Yesterday, HD-DVD was pronounced dead. There was some discussion in the comment thread attached to that post of the various reasons why Blu-Ray is less than an ideal solution, even though the Blu-Ray technology itself is superior to HD-DVD's.
So, Blu-Ray's technology may be right. This morning, xnguard has posted an excellent analysis of what's still wrong with Blu-Ray. Few people will be surprised that one of the major factors is the heavy DRM that Sony has put on top of the platform, but many potential buyers probably won't know that Sony keeps on revising and revising the Blu-Ray specification in ways that require more and more hardware capability to be built into players. (As
xnguard notes, there's already one lawsuit by an owner of a Blu-Ray 1.0 player who's found that his player became obsolete before the format war even settled out, and can't properly handle Blu-Ray 1.1 discs.

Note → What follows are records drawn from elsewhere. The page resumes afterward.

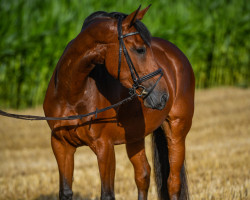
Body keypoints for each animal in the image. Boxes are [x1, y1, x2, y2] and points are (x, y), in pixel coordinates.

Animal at [43, 5, 195, 200]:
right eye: (140, 49)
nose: (163, 96)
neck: (72, 95)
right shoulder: (60, 145)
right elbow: (65, 191)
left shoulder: (104, 148)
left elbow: (107, 194)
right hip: (135, 136)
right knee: (143, 175)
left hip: (176, 131)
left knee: (173, 182)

One studio has already begun to release Blu-Ray 2.0 discs despite the fact that no Blu-Ray 2.0 compliant player, either as a standalone appliance or as PC software, currently exists on the market.) And then, too, one should never underestimate the implications of the fact that the Blu-Ray specification is at this point controlled entirely by Sony, a company which we have now come to know as a deep repository of shameless and unrepentant asshattery. (Sony's president, at least, expressed an opinion implying that from Sony's point of view, the only problem with the Sony rootkit scandal of 2005 was that Sony got caught.) This is a perennial problem with any technology primarily controlled by a single source: the market is at the mercy of the whims of that single controlling source.

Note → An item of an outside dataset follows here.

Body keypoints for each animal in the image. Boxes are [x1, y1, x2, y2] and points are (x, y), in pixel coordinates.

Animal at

Perhaps what we need here, now that the question of the underlying technology has been settled, is for the rest of the consumer electronics industry to get together and formulate an "Open Blu-Ray" specification.

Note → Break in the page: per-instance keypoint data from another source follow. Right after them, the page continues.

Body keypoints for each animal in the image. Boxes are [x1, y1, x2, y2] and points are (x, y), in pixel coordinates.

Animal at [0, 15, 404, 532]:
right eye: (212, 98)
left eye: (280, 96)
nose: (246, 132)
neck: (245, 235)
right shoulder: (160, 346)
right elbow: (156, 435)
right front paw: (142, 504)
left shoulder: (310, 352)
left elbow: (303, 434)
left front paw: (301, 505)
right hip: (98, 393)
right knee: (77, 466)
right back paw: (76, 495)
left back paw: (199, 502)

Incidentally, I observed in a comment yesterday that if HD-DVD claimed to be able to go to three or four layers to increase capacity, you can bet someone will do it with Blu-Ray discs too. What I didn't know yesterday (quoting xnguard, here) was that it's already been done:
Hitachi, Ritek, TDK, and Panasonic have all produced ready-for-market prototype Blu-Ray media with 4-layer, 6-layer, and 10-layer capacities. Of those, only Hitachi's 4-layer process might work in existing drives with only a firmware upgrade required. Firmware upgrades for consumer electronics are still rocky and uncertain, but 4 layers (100GB) sure does sound tasty-- especially if it only junks a minority of players that either can't be upgraded, or just aren't supported by the manufacturer any more.
And if 100GB sounds tasty, how about that 10-layer, 250GB disc?